### Work instruction 1:
Translate this sentence from the passage on naming into Spanish: "After my visit to Bristol, we named our son Saul Swann Williams."

### Page excerpt:
>>>

After my visit to Bristol, we named our son Saul Swann Williams. Saul—a blond-haired, blue-eyed boy with a good dose of Africa in him—would wear the name of an electrifying black-skinned slam poet, but also of a biblical unifier of tribes, and perhaps history’s most famous convert. We had not intended to name our boy for a famous poet, contemporary or otherwise, and though my wife and I had both loved the monosyllabic strength of Saul before we ever met, and had become friendly from afar with the original Saul Williams while he lived in Paris, it seemed like an option we could never pursue. We had wanted to give our child a blank slate, and yet we both kept circling back to that combination for reasons we couldn’t explain, and still can’t.

There has been much debate lately about the men and women we choose to commemorate and the buildings and institutions to which we attach their names. We have seen a steady stream of controversies, from those surrounding residential colleges named after Woodrow Wilson at Princeton and John C. Calhoun at Yale, to the aborted push by the San Francisco board of education to rename dozens of schools with the stated aim of eradicating ties to racism, sexism, and slavery. In the latter case, a committee of educators and students—but notably no historians—identified institutions whose namesakes were judged irredeemable. By the committee’s logic, George Washington’s slaveholding and Abraham Lincoln’s involvement in the capital punishment of Native Americans disqualify them. (Notably, Malcolm X’s pimping does not.) In some instances, namesakes have been condemned for flaws or crimes uncovered through research rather than engraved in collective memory. Whatever power names have to link us to the past, we often seem to lose not only the reverence we were supposed to feel for those they honor but also all knowledge of their deeds.

<<<

### Work instruction 2:
In the listing below, lay out the lines between the one holding "Survey-based Research Design" and the one holding "By asking from", inclusive, as a Markdown table with columns n and Line. Leave out blank lines.

Pictures paired with source code
>>>

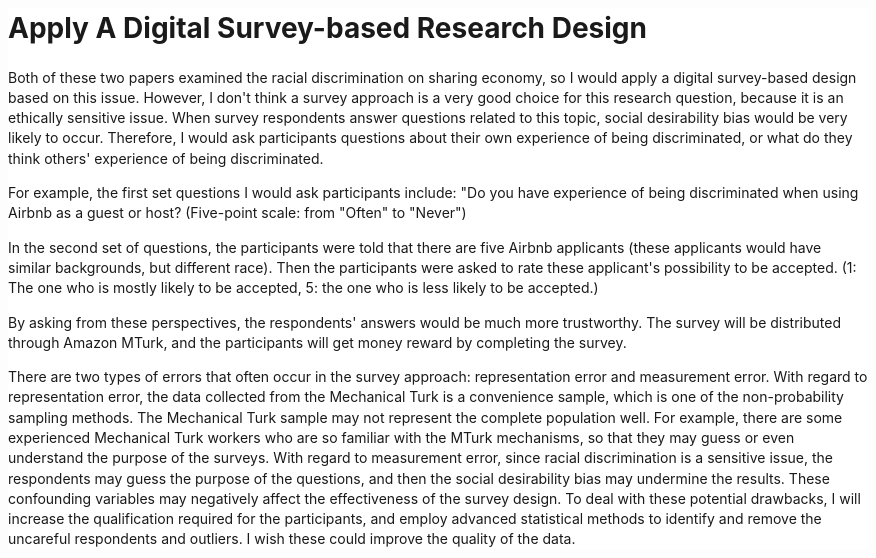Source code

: Apply A Digital Survey-based Research Design
============================================

Both of these two papers examined the racial discrimination on sharing economy, so I would apply a digital survey-based design based on this issue. However, I don't think a survey approach is a very good choice for this research question, because it is an ethically sensitive issue. When survey respondents answer questions related to this topic, social desirability bias would be very likely to occur. Therefore, I would ask participants questions about their own experience of being discriminated, or what do they think others' experience of being discriminated.

For example, the first set questions I would ask participants include: "Do you have experience of being discriminated when using Airbnb as a guest or host? (Five-point scale: from "Often" to "Never")

In the second set of questions, the participants were told that there are five Airbnb applicants (these applicants would have similar backgrounds, but different race). Then the participants were asked to rate these applicant's possibility to be accepted. (1: The one who is mostly likely to be accepted, 5: the one who is less likely to be accepted.)

By asking from these perspectives, the respondents' answers would be much more trustworthy. The survey will be distributed through Amazon MTurk, and the participants will get money reward by completing the survey.

There are two types of errors that often occur in the survey approach: representation error and measurement error. With regard to representation error, the data collected from the Mechanical Turk is a convenience sample, which is one of the non-probability sampling methods. The Mechanical Turk sample may not represent the complete population well. For example, there are some experienced Mechanical Turk workers who are so familiar with the MTurk mechanisms, so that they may guess or even understand the purpose of the surveys. With regard to measurement error, since racial discrimination is a sensitive issue, the respondents may guess the purpose of the questions, and then the social desirability bias may undermine the results. These confounding variables may negatively affect the effectiveness of the survey design. To deal with these potential drawbacks, I will increase the qualification required for the participants, and employ advanced statistical methods to identify and remove the uncareful respondents and outliers. I wish these could improve the quality of the data.
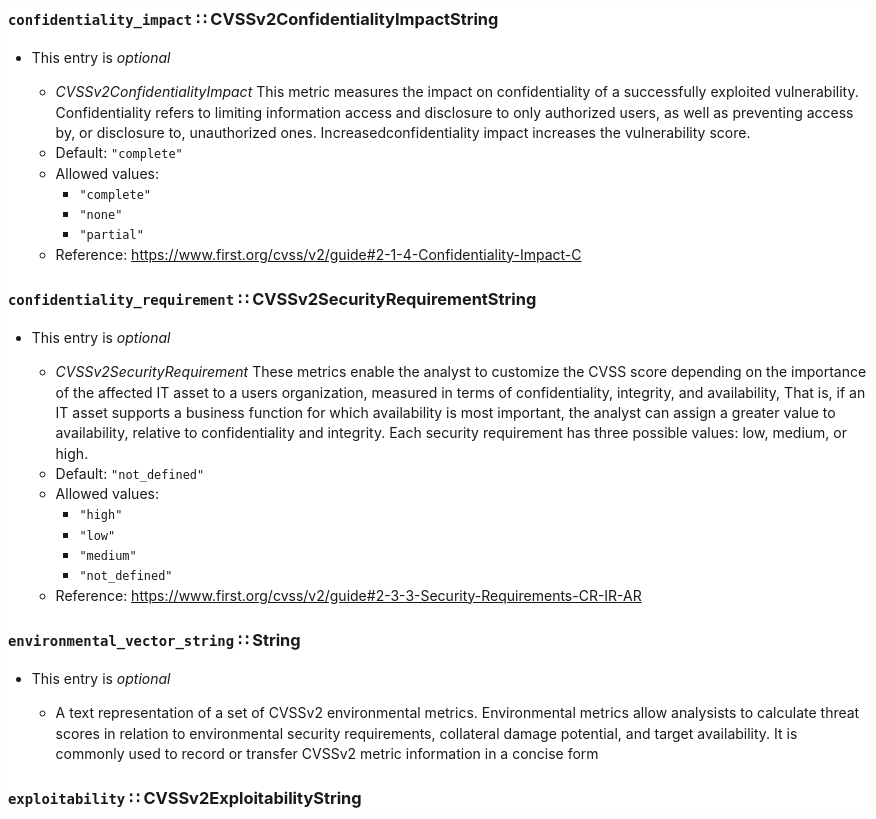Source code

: 
<a id="confidentiality_impact-cvssv2confidentialityimpactstring"></a>
### `confidentiality_impact` ∷ CVSSv2ConfidentialityImpactString

* This entry is _optional_


  * *CVSSv2ConfidentialityImpact* This metric measures the impact on confidentiality of a successfully exploited vulnerability. Confidentiality refers to limiting information access and disclosure to only authorized users, as well as preventing access by, or disclosure to, unauthorized ones. Increasedconfidentiality impact increases the vulnerability score.
  * Default: `"complete"`
  * Allowed values:
    * `"complete"`
    * `"none"`
    * `"partial"`
  * Reference: https://www.first.org/cvss/v2/guide#2-1-4-Confidentiality-Impact-C


<a id="confidentiality_requirement-cvssv2securityrequirementstring"></a>
### `confidentiality_requirement` ∷ CVSSv2SecurityRequirementString

* This entry is _optional_


  * *CVSSv2SecurityRequirement* These metrics enable the analyst to customize the CVSS score depending on the importance of the affected IT asset to a users organization, measured in terms of confidentiality, integrity, and availability, That is, if an IT asset supports a business function for which availability is most important, the analyst can assign a greater value to availability, relative to confidentiality and integrity. Each security requirement has three possible values: low, medium, or high.
  * Default: `"not_defined"`
  * Allowed values:
    * `"high"`
    * `"low"`
    * `"medium"`
    * `"not_defined"`
  * Reference: https://www.first.org/cvss/v2/guide#2-3-3-Security-Requirements-CR-IR-AR


<a id="environmental_vector_string-string"></a>
### `environmental_vector_string` ∷ String

* This entry is _optional_


  * A text representation of a set of CVSSv2 environmental metrics. Environmental metrics allow analysists to calculate threat scores in relation to environmental security requirements, collateral damage potential, and target availability. It is commonly used to record or transfer CVSSv2 metric information in a concise form

<a id="exploitability-cvssv2exploitabilitystring"></a>
### `exploitability` ∷ CVSSv2ExploitabilityString
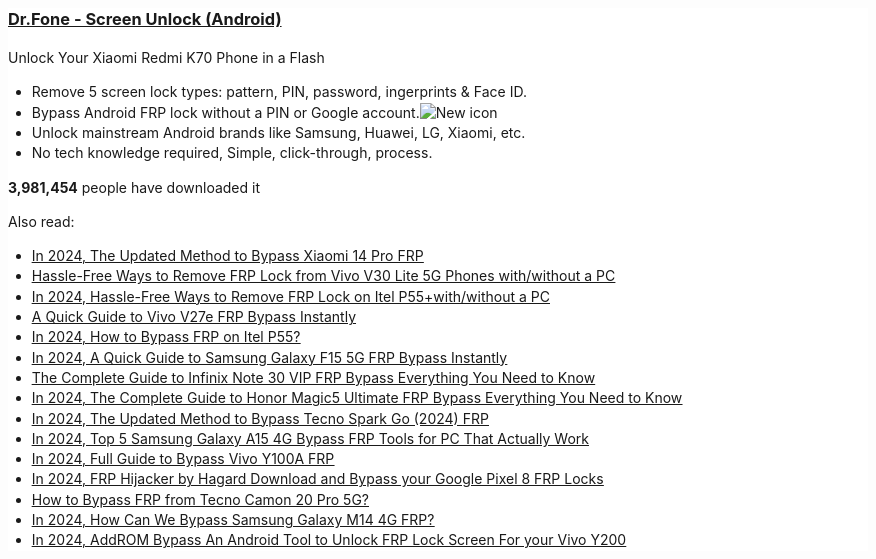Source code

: 

### [Dr.Fone - Screen Unlock (Android)](https://tools.techidaily.com/wondershare-dr-fone-unlock-android-screen/)

Unlock Your Xiaomi Redmi K70 Phone in a Flash

- Remove 5 screen lock types: pattern, PIN, password, ingerprints & Face ID.
- Bypass Android FRP lock without a PIN or Google account.![New icon](https://images.wondershare.com/drfone/others/new_23.png)
- Unlock mainstream Android brands like Samsung, Huawei, LG, Xiaomi, etc.
- No tech knowledge required, Simple, click-through, process.

**3,981,454** people have downloaded it



<ins class="adsbygoogle"
     style="display:block"
     data-ad-client="ca-pub-7571918770474297"
     data-ad-slot="8358498916"
     data-ad-format="auto"
     data-full-width-responsive="true"></ins>


<span class="atpl-alsoreadstyle">Also read:</span>
<div><ul>
<li><a href="https://bypass-frp.techidaily.com/in-2024-the-updated-method-to-bypass-xiaomi-14-pro-frp-by-drfone-android/"><u>In 2024, The Updated Method to Bypass Xiaomi 14 Pro FRP</u></a></li>
<li><a href="https://bypass-frp.techidaily.com/hassle-free-ways-to-remove-frp-lock-from-vivo-v30-lite-5g-phones-withwithout-a-pc-by-drfone-android/"><u>Hassle-Free Ways to Remove FRP Lock from Vivo V30 Lite 5G Phones with/without a PC</u></a></li>
<li><a href="https://bypass-frp.techidaily.com/in-2024-hassle-free-ways-to-remove-frp-lock-on-itel-p55pluswithwithout-a-pc-by-drfone-android/"><u>In 2024, Hassle-Free Ways to Remove FRP Lock on Itel P55+with/without a PC</u></a></li>
<li><a href="https://bypass-frp.techidaily.com/a-quick-guide-to-vivo-v27e-frp-bypass-instantly-by-drfone-android/"><u>A Quick Guide to Vivo V27e FRP Bypass Instantly</u></a></li>
<li><a href="https://bypass-frp.techidaily.com/in-2024-how-to-bypass-frp-on-itel-p55-by-drfone-android/"><u>In 2024, How to Bypass FRP on Itel P55?</u></a></li>
<li><a href="https://bypass-frp.techidaily.com/in-2024-a-quick-guide-to-samsung-galaxy-f15-5g-frp-bypass-instantly-by-drfone-android/"><u>In 2024, A Quick Guide to Samsung Galaxy F15 5G FRP Bypass Instantly</u></a></li>
<li><a href="https://bypass-frp.techidaily.com/the-complete-guide-to-infinix-note-30-vip-frp-bypass-everything-you-need-to-know-by-drfone-android/"><u>The Complete Guide to Infinix Note 30 VIP FRP Bypass Everything You Need to Know</u></a></li>
<li><a href="https://bypass-frp.techidaily.com/in-2024-the-complete-guide-to-honor-magic5-ultimate-frp-bypass-everything-you-need-to-know-by-drfone-android/"><u>In 2024, The Complete Guide to Honor Magic5 Ultimate FRP Bypass Everything You Need to Know</u></a></li>
<li><a href="https://bypass-frp.techidaily.com/in-2024-the-updated-method-to-bypass-tecno-spark-go-2024-frp-by-drfone-android/"><u>In 2024, The Updated Method to Bypass Tecno Spark Go (2024) FRP</u></a></li>
<li><a href="https://bypass-frp.techidaily.com/in-2024-top-5-samsung-galaxy-a15-4g-bypass-frp-tools-for-pc-that-actually-work-by-drfone-android/"><u>In 2024, Top 5 Samsung Galaxy A15 4G Bypass FRP Tools for PC That Actually Work</u></a></li>
<li><a href="https://bypass-frp.techidaily.com/in-2024-full-guide-to-bypass-vivo-y100a-frp-by-drfone-android/"><u>In 2024, Full Guide to Bypass Vivo Y100A FRP</u></a></li>
<li><a href="https://bypass-frp.techidaily.com/in-2024-frp-hijacker-by-hagard-download-and-bypass-your-google-pixel-8-frp-locks-by-drfone-android/"><u>In 2024, FRP Hijacker by Hagard Download and Bypass your Google Pixel 8 FRP Locks</u></a></li>
<li><a href="https://bypass-frp.techidaily.com/how-to-bypass-frp-from-tecno-camon-20-pro-5g-by-drfone-android/"><u>How to Bypass FRP from Tecno Camon 20 Pro 5G?</u></a></li>
<li><a href="https://bypass-frp.techidaily.com/in-2024-how-can-we-bypass-samsung-galaxy-m14-4g-frp-by-drfone-android/"><u>In 2024, How Can We Bypass Samsung Galaxy M14 4G FRP?</u></a></li>
<li><a href="https://bypass-frp.techidaily.com/in-2024-addrom-bypass-an-android-tool-to-unlock-frp-lock-screen-for-your-vivo-y200-by-drfone-android/"><u>In 2024, AddROM Bypass An Android Tool to Unlock FRP Lock Screen For your Vivo Y200</u></a></li>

<<<

### Response box 1:
Después de mi visita a Bristol, le pusimos a nuestro hijo el nombre de Saul Swann Williams.

### Response box 2:
| n | Line |
|---|---|
| 1 | : Apply A Digital Survey-based Research Design |
| 2 | ============================================ |
| 3 | Both of these two papers examined the racial discrimination on sharing economy, so I would apply a digital survey-based design based on this issue. However, I don't think a survey approach is a very good choice for this research question, because it is an ethically sensitive issue. When survey respondents answer questions related to this topic, social desirability bias would be very likely to occur. Therefore, I would ask participants questions about their own experience of being discriminated, or what do they think others' experience of being discriminated. |
| 4 | For example, the first set questions I would ask participants include: "Do you have experience of being discriminated when using Airbnb as a guest or host? (Five-point scale: from "Often" to "Never") |
| 5 | In the second set of questions, the participants were told that there are five Airbnb applicants (these applicants would have similar backgrounds, but different race). Then the participants were asked to rate these applicant's possibility to be accepted. (1: The one who is mostly likely to be accepted, 5: the one who is less likely to be accepted.) |
| 6 | By asking from these perspectives, the respondents' answers would be much more trustworthy. The survey will be distributed through Amazon MTurk, and the participants will get money reward by completing the survey. |